The US Supreme court has told that imprisoning an individual because they can not pay back a debt is unconstitutional but that isn’t stopping some judges from jailing people who can’t pay their court fines.
The practice of jailing debtors has long been abolished since the 1830’s but more than a third of states now allow the jailing of individuals who cannot or wont pay their debts.
The Brennan Center for Justice and the American Civil Liberties Union have been noting the proliferation of new debtors’ prisons in states like Missouri, Louisiana, Georgia, Michigan, Washington, Ohio and Colorado.
Human rights advocates claim that the system disproportionately victimizes poor people while draining government resources in the process.
‘It’s a waste of taxpayer resources, and it undermines the integrity of the justice system,’ Carl Takei, staff attorney for the ACLU’s National Prison Project, told FoxNews.com.

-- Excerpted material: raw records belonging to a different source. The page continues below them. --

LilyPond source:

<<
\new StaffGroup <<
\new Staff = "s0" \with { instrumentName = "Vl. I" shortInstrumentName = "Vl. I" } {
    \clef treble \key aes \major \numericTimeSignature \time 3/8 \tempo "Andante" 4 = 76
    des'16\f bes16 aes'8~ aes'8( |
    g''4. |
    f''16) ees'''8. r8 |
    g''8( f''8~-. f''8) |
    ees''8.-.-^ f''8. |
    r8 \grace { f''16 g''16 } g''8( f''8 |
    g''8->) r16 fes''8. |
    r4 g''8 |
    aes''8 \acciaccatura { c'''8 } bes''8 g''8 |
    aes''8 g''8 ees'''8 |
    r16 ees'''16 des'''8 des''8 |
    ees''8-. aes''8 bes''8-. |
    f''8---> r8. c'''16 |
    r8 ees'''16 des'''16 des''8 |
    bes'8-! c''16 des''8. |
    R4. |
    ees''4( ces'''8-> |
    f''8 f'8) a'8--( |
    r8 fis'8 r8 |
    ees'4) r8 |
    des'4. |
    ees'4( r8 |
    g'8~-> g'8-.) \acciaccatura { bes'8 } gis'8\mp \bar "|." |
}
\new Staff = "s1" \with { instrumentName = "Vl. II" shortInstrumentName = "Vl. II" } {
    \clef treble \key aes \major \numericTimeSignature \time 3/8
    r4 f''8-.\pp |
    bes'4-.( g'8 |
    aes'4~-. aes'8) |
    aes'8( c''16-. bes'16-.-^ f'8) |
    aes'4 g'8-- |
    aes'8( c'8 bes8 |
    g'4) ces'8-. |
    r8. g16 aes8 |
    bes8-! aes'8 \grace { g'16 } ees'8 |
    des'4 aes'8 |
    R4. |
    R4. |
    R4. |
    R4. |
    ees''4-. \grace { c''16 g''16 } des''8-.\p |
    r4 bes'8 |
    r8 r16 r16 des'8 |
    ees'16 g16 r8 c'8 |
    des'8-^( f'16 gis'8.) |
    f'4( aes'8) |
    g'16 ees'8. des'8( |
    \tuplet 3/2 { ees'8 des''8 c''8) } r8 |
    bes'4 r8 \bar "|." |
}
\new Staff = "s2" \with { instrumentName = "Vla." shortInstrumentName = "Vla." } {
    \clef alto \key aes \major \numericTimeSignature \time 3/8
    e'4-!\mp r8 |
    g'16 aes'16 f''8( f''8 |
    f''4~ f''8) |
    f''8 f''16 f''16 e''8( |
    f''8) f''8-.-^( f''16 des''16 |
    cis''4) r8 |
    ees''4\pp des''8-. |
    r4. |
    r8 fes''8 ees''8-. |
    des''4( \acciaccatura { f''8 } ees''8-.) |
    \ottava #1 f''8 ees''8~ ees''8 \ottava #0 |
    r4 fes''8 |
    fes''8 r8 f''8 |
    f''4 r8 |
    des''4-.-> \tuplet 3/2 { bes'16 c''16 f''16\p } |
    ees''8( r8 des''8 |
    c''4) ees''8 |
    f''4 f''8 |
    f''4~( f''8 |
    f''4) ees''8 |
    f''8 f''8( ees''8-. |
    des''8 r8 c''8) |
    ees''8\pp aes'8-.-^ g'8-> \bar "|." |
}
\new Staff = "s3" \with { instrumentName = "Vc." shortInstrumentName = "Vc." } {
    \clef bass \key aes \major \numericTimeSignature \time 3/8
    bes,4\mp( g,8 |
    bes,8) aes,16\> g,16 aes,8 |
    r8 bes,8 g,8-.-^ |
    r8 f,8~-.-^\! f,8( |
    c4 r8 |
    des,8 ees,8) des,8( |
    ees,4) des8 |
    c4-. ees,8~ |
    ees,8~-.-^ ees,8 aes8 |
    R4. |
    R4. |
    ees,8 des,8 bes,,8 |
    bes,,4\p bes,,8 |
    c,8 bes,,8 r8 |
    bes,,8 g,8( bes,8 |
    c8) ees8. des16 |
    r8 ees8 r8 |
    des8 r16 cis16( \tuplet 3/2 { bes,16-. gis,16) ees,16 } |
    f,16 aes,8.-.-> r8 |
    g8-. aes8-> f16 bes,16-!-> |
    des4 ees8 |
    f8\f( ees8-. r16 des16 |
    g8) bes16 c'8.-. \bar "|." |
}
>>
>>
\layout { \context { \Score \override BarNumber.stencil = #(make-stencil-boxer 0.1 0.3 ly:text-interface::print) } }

The U.S. Supreme Court has addressed the issue on three separate occasions in the 70s and 80s, ruling that courts are not allowed to jail someone for unpaid debts if the person is indigent.
People who agree with the programs reason that it part of the government’s right and duty to collect the “required fees and court costs.” They reason that problems caused by the debtors could affect law-abiding taxpayers.
To make things even more complicated, some jurisdictions rely on the services of private contractors tasked with going after debtors – and these for-profit collection agencies impose their own surcharges on top of the court fees. The practice has often been compared to that of extortion practices.
Critics say that the punishment can be highly counterproductive because it is generally more difficult to hold onto or find a job after serving time in jail.
Studies also show that the sum often collected versus the cost of incarcerating debtors to not offer an advantage.
Many have gone on to wonder why the practice is being allowed to flourish and why individuals down on their luck with little recourse are being exposed to such harsh illegal mandates. A manifestation which one could argue reflects the pervasive vilification of the poor in society and the constant celebration of the well to do.